Non basta quindi esprimere la doverosa solidarietà ai veneziani alle prese con l'acqua alta che invade le loro abitazioni. Occorre prendere coscienza che il Mose è non solo un'opera fonte di corruzione ma anche dannosa per la laguna e la città di Venezia. Che altro deve accadere perché il Paese intero apra gli occhi?
Vi ripropongo un mio articolo apparso nel luglio del 2012 su Rassegna sindacale, purtroppo ancora parzialmente attuale ma soprattutto utile per ricordarci come il potere della propaganda (unito alla corruzione) può essere talmente pervasivo da travolgere una città e un'intero paese.
Di Oscar Mancini.
Gare d’appalto truccate. Fatture gonfiate. Consulenze fasulle. E arresti eccellenti. Ma l'inchiesta sul Consorzio Venezia Nuova, concessionario unico per la realizzazione del MoSe, non è ancora conclusa. E rischia di arrivare a Roma. Lo scandalo è di grandi proporzioni. Sette arrestati fra cui l’ex presidente del monopolista Consorzio Venezia Nuova Giovanni Mazzacurati e preceduta dalla detenzione in carcere di Piergiorgio Baita, Presidente della società capofila Mantovani. Chissà se gli inquirenti saranno così bravi da individuare a chi - e perché - siano finiti i “fondi neri” creati in Austria con i soldi dei contribuenti? Nel frattempo emergono i beneficiari dei cospicui finanziamenti, sembra in chiaro, di fondazioni nazionali, associazioni, nonché delle campagne elettorali di esponenti eccellenti della maggioranza e dell’opposizione.
Quanto costa il monopolio per la realizzazione del gigantesco sistema delle paratie mobili contestato da molti veneziani, ma che nelle intenzioni di chi l’ha voluto dovrebbe salvare la città dall’acqua alta?
Secondo i piani ufficiali l’imponente struttura, la cui prima pietra fu posta la bellezza di 25 anni fa, doveva essere finalmente pronta nel 2014, slittati al 2016.
L’opera, contestata dalla associazioni ambientaliste e dalla CGIL fin dagli anni ottanta, finisce nel mirino della Corte dei Conti in anni recenti : a proposito degli appalti, dei costi lievitati, delle consulenze e dei collaudi, denuncia che essi sono affidati «con scarsa trasparenza e un rapporto sbilanciato a favore del concessionario».
Il costo della grande opera, scrivevano i giudici contabili, è passato da 2700 milioni di euro a 4271, adesso il «prezzo chiuso» è stato aggiornato a 4 miliardi e 700 milioni. Dei costi originari circa la metà (1200 milioni su 2700) se ne vanno in «oneri tecnici e per il concessionario, somme a disposizione e Iva».

● VOCI DELL'ESERCIZIO:
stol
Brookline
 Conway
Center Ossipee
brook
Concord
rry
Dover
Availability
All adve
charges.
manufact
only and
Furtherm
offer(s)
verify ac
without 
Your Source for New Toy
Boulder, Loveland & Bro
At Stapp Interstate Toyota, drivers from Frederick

● COMPITI DA SVOLGERE:
A - Quali righe delle voci contengono la stringa "drivers"? Riportale per intero.
B - Come prosegue il testo sul Mose dopo l'ultima frase? Scrivine il seguito.

● RISPOSTE AI COMPITI:
A -
At Stapp Interstate Toyota, drivers from Frederick

B -
«Ingenti appaiono gli oneri di concessione», scrivono ancora i giudici nella loro ordinanza. E aggiungono: «Alcune di tali risorse si sarebbero potute utilizzare per il rafforzamento dell’apparato amministrativo pubblico». Nel mirino dei giudici contabili finiscono i costi, che lievitano anche a causa della procedura della concessione unica, abolita dalle leggi europee e nazionali ma rimasta in essere per il Mose. «Sotto il profilo dell’economicità dell’agire amministrativo», scrivono nell’ordinanza, «suscita perplessità che la determinazione delle voci di costo e dell’elenco prezzi sia stata rimessa al concessionario».
Perché una denuncia così forte è stata largamente ignorata dai grandi media, dai partiti e dalle istituzioni? In che modo il Consorzio ha potuto esercitare la sua egemonia negli ultimi trent’anni?
Testimoni di quella ormai lontana, ma così attuale, stagione politica, siamo rimasti in pochi. E, con il trascorrere del tempo è facile perdere la memoria. Per fortuna le carte scritte rimangono, ma le ricerche richiedono tempo e fatica.
Come ha scritto anche Massimo Cacciari la procedura degli interventi in laguna era viziata all'origine con la nascita nel 1984 di quel mostro giuridico che è il Consorzio Venezia Nuova, concessionario unico, imposto – aggiungo io - da Gianni De Michelis in accordo con Bernini e confermato da tutti i governi successivi.
Molti si sono fatti affascinare dalla grande opera ingegneristica. Altri, come lo stesso sindaco Cacciari, pur essendo contrari, hanno pensato di poterla bloccare attraverso la tattica del rovesciamento delle priorità, pure saggiamente previste dalla legge: prima il ripristino morfologico della laguna poi altri cinque punti prioritari e solo alla fine “anche” gli interventi alle bocche di porto. Nel frattempo sono state elaborate alternative mai prese in considerazione nonostante l’autorevolezza dei proponenti. La storia ha dimostrato che la forza del Consorzio era così pervasiva che si è preferito partire da quell’”anche” invertendo così quanto prescritto dalla legge e dalla logica. Deleterio fu in questo senso il ruolo del Sindaco Costa succeduto a Cacciari su sua indicazione ma anche di tutti i governi. Purtroppo, nessuno escluso.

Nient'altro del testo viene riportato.